Extracted records
# # #

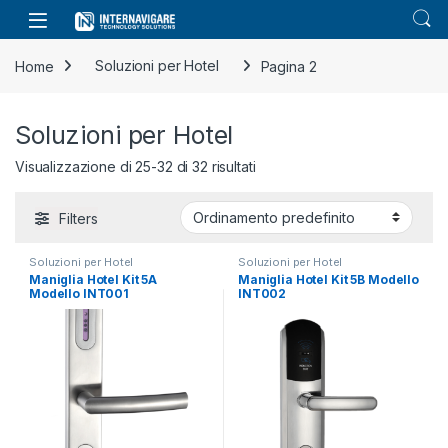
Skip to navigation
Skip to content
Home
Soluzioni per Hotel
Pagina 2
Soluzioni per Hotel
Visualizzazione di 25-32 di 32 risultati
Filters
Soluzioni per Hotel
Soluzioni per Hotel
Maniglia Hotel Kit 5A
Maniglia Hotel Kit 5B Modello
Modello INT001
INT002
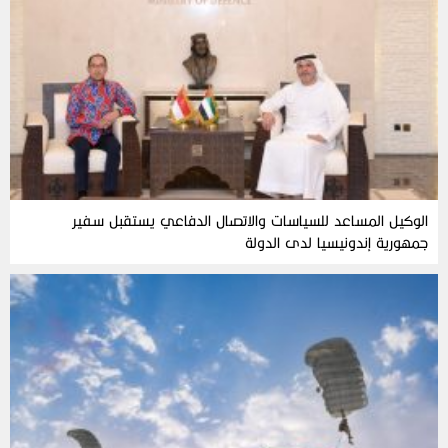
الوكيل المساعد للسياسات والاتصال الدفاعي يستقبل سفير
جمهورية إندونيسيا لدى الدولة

# # #

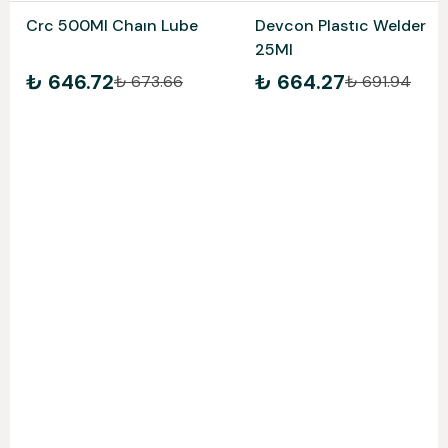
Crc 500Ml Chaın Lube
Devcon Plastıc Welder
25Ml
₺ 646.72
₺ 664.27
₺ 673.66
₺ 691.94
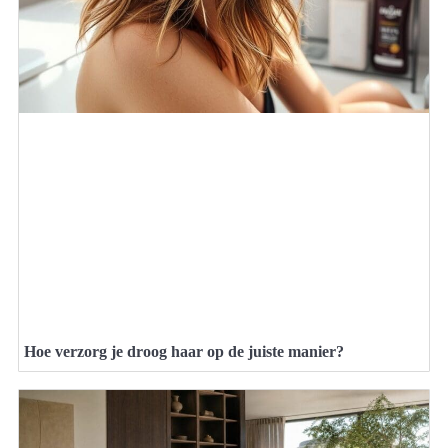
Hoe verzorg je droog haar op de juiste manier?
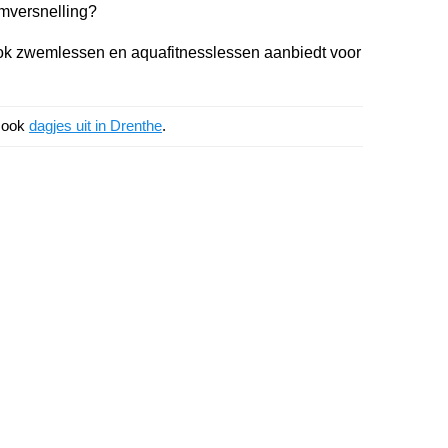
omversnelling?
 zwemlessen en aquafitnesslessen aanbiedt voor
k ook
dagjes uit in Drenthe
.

# # #

**TASK BRIEF:** Put the lines of the entries into a JSON list of strings, one string per line and no blank lines: begin at the line containing "الوكيل المساعد للسياسات" and stop after the line containing "جمهورية إندونيسيا لدى الدولة".

**FINAL ANSWER:**
[
  "الوكيل المساعد للسياسات والاتصال الدفاعي يستقبل سفير",
  "جمهورية إندونيسيا لدى الدولة"
]